(Material provided):
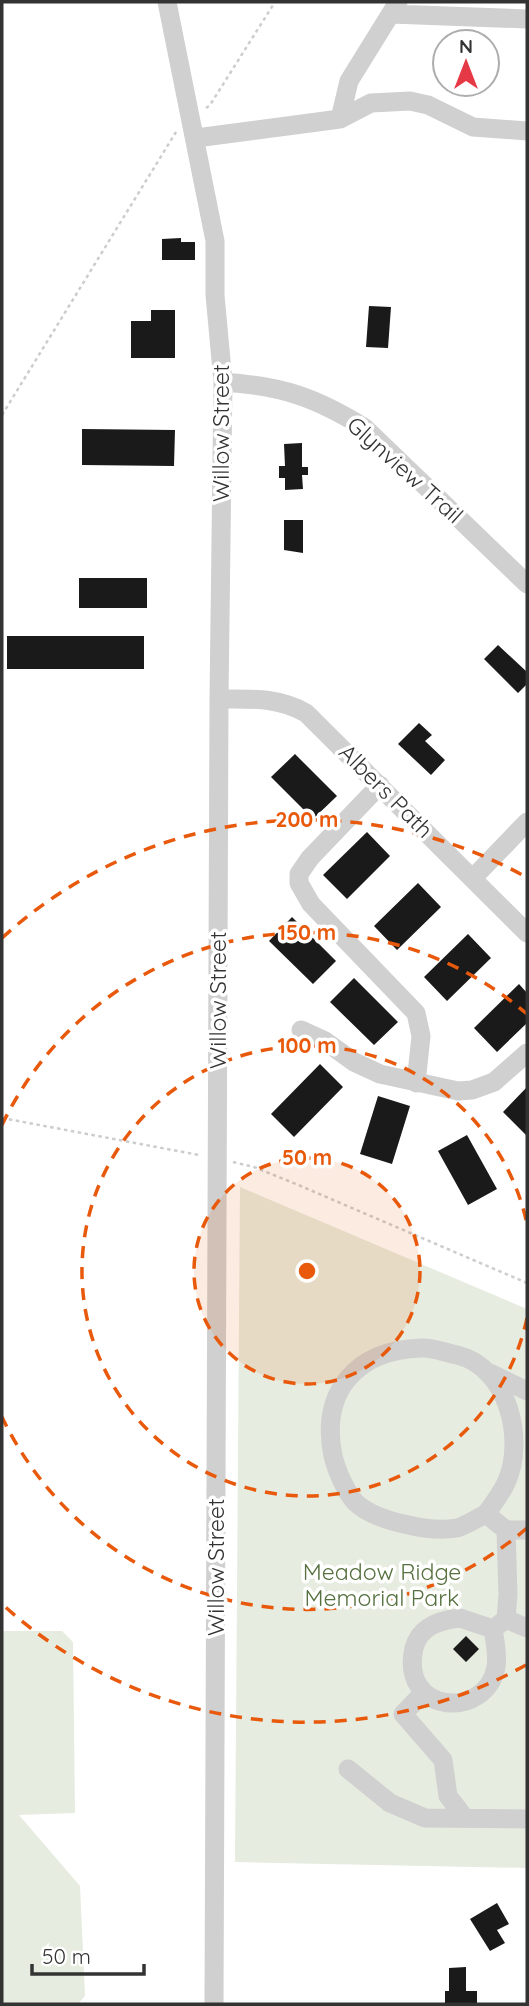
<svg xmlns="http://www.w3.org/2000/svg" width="529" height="2006" font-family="Quicksand,sans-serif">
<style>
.green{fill:#e6ecdf}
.building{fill:#1a1a1a}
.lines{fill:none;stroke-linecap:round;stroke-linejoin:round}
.path{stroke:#cdcdcd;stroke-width:2.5;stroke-dasharray:3.5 3.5;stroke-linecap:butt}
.minor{stroke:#d0d0d0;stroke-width:19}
.ring{fill:none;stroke:#e8590c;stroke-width:3.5;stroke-dasharray:12 9}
.labels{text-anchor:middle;stroke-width:7;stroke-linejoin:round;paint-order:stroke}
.street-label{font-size:23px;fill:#333;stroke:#fff}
.park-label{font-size:23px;fill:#56703f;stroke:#fff}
.centre{fill:#e8590c;stroke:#fff;stroke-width:3.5}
.ring-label{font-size:21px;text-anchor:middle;font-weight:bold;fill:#e8590c;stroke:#fff;stroke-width:7;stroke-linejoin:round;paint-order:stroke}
</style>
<rect width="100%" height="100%" fill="#fff"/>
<path class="green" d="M240,1187l287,122v559l-292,-6z
M2,1631h60l11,11 2,171 -56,2 61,71 5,110 -7,8h-76z"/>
<path class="building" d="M181,238v4h14v18h-33v-21z
M369,306l22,1 -3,41 -22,-1z
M151,310h24v48h-44v-37h20z
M82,429l93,1 -1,36 -92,-1z
M302,443v24h6v8h-6l1,14 -18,1v-12h-6v-12h6l-1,-22z
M284,520h19v33l-19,-3z
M79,578h68v30h-68z
M7,636h137v33h-137z
M498,645l29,27v12l-9,9 -34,-34z
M419,723l13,12 -7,6 20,19 -14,15 -33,-31z
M295,754l42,42 -24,23 -42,-42z
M367,832l23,24 -43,43 -24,-24z
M418,883l23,24 -44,43 -23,-24z
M292,917l44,44 -23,23 -44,-43z
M468,934l23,24 -44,43 -23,-24z
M354,978l44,44 -24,23 -44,-43z
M519,984l8,9v30l-30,29 -23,-24z
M320,1064l23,23 -49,50 -23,-23z
M527,1087v49l-24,-24z
M378,1096l32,10 -18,58 -32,-10z
M467,1135l30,54 -29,16 -30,-54z
M466,1636l13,13 -13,13 -13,-13z
M497,1903l12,21 -12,6 8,13 -15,8 -20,-32z
M466,1967v24h11v13h-32v-13h4v-23z"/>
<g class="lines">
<path class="path" d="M206,108l4,-3 65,-103
M2,415l174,-283
M2,1118l197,37
M233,1162l21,5 42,17 231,99"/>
<path class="minor" d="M167,2l48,239v54l8,87 -4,317 -5,1305
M391,14l136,5
M340,119l31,-16 39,-2 18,4 45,22 54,4
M196,138l144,-19 9,-38 49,-79
M223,382c59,4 92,15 142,46l162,156
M219,699c32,0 59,-2 87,14l221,220
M380,785l-70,73 -11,16v9l12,21 105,109 5,23 -5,47
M473,878l54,-56
M301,1030l24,11 29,21 26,12 78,17 14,-1 22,-8 33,-29
M490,1373l37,18
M486,1514c-9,4 -19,11 -29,14 -16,3 -37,0 -53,-4 -15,-3 -36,-10 -48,-21 -10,-10 -20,-34 -23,-47 -13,-64 23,-106 88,-108 11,-1 25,5 36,7 51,12 69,85 49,128 -5,11 -13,21 -20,31l20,16 2,65 -2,24
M506,1530h21
M460,1618l33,11c2,12 5,26 3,38 -10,54 -97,47 -82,-19 6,-22 26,-28 46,-30z
M497,1626l9,-7 21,9
M423,1693l-20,21 40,46 5,36 17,22
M348,1769l42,34 35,15 102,1"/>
</g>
<circle cx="307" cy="1271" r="113" fill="#e8590c" fill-opacity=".12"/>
<g class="ring">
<circle cx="307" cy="1271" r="113"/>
<path d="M527 1318A225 225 0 1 1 527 1224"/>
<path d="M527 1528A338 338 0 0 1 2 1417M2 1125A338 338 0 0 1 527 1014"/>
<path d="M526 1665A451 451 0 0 1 2 1604M2 938A451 451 0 0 1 526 877"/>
</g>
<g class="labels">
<g class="street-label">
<text transform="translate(221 433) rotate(-90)" y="8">Willow Street</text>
<text transform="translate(405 470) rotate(42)" y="8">Glynview Trail</text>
<text transform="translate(386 791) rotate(45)" y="8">Albers Path</text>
<text transform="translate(218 1000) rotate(-90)" y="8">Willow Street</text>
<text transform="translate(216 1567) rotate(-90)" y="8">Willow Street</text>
</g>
<g class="park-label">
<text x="382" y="1580">Meadow Ridge<tspan x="382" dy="26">Memorial Park</tspan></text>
</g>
</g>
<circle cx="307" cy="1271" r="10" class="centre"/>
<g class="ring-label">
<text x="307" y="827">200 m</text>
<text x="307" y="940">150 m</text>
<text x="307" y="1053">100 m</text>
<text x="307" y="1165">50 m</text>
</g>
<rect width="529" height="2006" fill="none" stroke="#333333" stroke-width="7"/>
<g transform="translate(466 63)"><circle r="33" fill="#ffffff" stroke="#adadad" stroke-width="2"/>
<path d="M0-5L12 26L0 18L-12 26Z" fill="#e63946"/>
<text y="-10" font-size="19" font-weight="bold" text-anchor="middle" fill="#333333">N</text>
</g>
<path d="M32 1964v10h112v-10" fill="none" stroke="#333333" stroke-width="3.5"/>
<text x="42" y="1964" font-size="21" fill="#333333" stroke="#ffffff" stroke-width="5" paint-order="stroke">50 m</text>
</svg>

(Task description): Return each line among the entries that holds the word "linecap".

(Solution below):
.lines{fill:none;stroke-linecap:round;stroke-linejoin:round}
.path{stroke:#cdcdcd;stroke-width:2.5;stroke-dasharray:3.5 3.5;stroke-linecap:butt}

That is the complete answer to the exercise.